Antiguas tribus japonesas deformaban deliberadamente sus cráneos

Explorando la práctica de deformación intencional de cráneos en las antiguas tribus japonesas: una mirada profunda a la identidad cultural y social a través de los restos óseos

Se llama atar cráneos y es una práctica que se daba en muchas partes del mundo: envolver fuertemente las cabezas de los niños pequeños para deformar sus cráneos. Es posible que incluso los neandertales se dedicaran a este bárbaro pasatiempo.

Las culturas centroamericanas son conocidas por sus cráneos “alienígenas”. Desde México hasta Nicaragua, los arqueólogos han excavado esqueletos en cementerios milenarios y han encontrado cráneos deformados artificialmente. Pero también en Europa, Asia y África han aparecido pruebas de la práctica de vendar cráneos. 

Este fenómeno cultural consistente en envolver firmemente la cabeza de los niños pequeños con tablones de madera o telas tampoco era inusual entre las antiguas tribus japonesas. Para averiguar más sobre él, los científicos se pusieron manos a la obra con imágenes en 2D y escaneados en 3D procedentes de varias excavaciones en la tribu Hirota, que vivió en la isla meridional japonesa de Tanegashima durante los periodos Yayoi y Kofun (del siglo III al VII d. C.).

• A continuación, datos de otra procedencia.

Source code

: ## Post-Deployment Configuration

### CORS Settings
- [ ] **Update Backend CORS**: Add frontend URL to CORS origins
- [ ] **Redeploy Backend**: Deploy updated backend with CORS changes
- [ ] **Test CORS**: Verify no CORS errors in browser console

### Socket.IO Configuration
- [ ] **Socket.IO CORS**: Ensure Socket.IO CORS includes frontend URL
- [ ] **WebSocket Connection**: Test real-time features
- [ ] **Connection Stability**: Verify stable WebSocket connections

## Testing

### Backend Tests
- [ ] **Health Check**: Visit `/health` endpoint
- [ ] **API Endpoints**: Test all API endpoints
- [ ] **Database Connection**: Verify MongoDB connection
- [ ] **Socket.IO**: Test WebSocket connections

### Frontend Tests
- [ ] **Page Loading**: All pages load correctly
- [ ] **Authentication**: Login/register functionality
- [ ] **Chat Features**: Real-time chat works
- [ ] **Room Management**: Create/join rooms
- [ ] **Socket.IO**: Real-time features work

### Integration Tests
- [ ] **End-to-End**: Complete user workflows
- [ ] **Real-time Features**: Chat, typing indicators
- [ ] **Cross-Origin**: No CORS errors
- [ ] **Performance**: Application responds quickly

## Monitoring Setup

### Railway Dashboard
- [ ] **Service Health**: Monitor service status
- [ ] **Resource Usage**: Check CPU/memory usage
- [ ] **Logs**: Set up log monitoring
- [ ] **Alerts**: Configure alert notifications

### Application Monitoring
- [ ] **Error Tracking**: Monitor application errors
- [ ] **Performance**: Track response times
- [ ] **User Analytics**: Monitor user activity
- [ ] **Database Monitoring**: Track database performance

Identidad de grupo y estatus social

No se encontraron grandes diferencias entre hombres y mujeres en la forma en que los miembros de la tribu Hirota realizaban la deformación artificial del cráneo. En ambos sexos, el cráneo se modificaba deliberadamente, atando la cabeza a una edad temprana. Los científicos creen que con esta práctica se pretendía indicar que una persona pertenecía a un determinado grupo o tribu, o señalar un determinado estatus social. También se cree que beneficiaba al comercio de crustáceos a larga distancia.

Cabeza corta y espalda plana

Pero, ¿cómo eran exactamente esas cabezas una vez atadas? La investigadora principal, Noriko Seguchi, de la Universidad japonesa de Kyushu, lo explica: “El yacimiento de Hirota se excavó entre 1957 y 1959, y de nuevo en 2005 y 2006. En la década de 1950 se encontraron restos de personas con deformidades craneales que tenían la cabeza corta y la parte posterior del cráneo plana. En concreto, el hueso occipital y las partes posteriores de los huesos de la pared eran muy diferentes de lo normal”.

El yacimiento es ideal para estudiar el fenómeno, pero no se pudo establecer con certeza que estas modificaciones del cráneo fueran intencionadas y no simplemente el resultado no intencionado de otras costumbres. Seguchi y su equipo quisieron resolver este misterio de una vez por todas y adoptaron un enfoque híbrido. 

Analizaron los restos de los cráneos, combinando imágenes en 2D y escaneados en 3D con datos de cráneos de otros yacimientos arqueológicos de Japón, como los de la tribu yayoi de Doigahama, en Yamaguchi occidental, y la tribu jomon de la isla de Kyushu, que eran cazadores-recolectores y antecesores de la tribu yayoi. Los investigadores hicieron un análisis estadístico con todos estos datos, tras el cual obtuvieron una imagen precisa de los contornos y formas de los cráneos y las diferencias entre ellos.

Se hizo a propósito

“Llegamos a la conclusión de que existen claras diferencias en la estructura, la forma y el tamaño del cráneo entre el pueblo Hirota y los pueblos Jomon y Doigahama Yayoi”, afirma Seguchi. “Lo más probable es que la distorsión del cráneo se hiciera a propósito. Esto puede verse en la parte posterior plana del cráneo, causada por un hueso occipital deformado. Pero la hendidura de las partes del cráneo que conectan los huesos también demuestra que se hizo a propósito”.

Sigue sin estar claro qué motivó esta práctica primitiva, que en algunos casos entrañaba riesgos para la salud. Pero parece que los Hirota querían reforzar así la identidad del grupo. En el yacimiento arqueológico también se han encontrado pruebas adicionales de que el vendado de cráneos habría mejorado el comercio a larga distancia de crustáceos. “Ahora entendemos mucho mejor el fenómeno de la modificación artificial del cráneo y las razones por las que se practicaba en las sociedades antiguas”, concluye Seguchi. “Esperamos que se lleven a cabo investigaciones de seguimiento en la región, que aporten datos aún más importantes desde el punto de vista social y cultural sobre esta práctica en Asia Oriental y en otras partes del mundo”.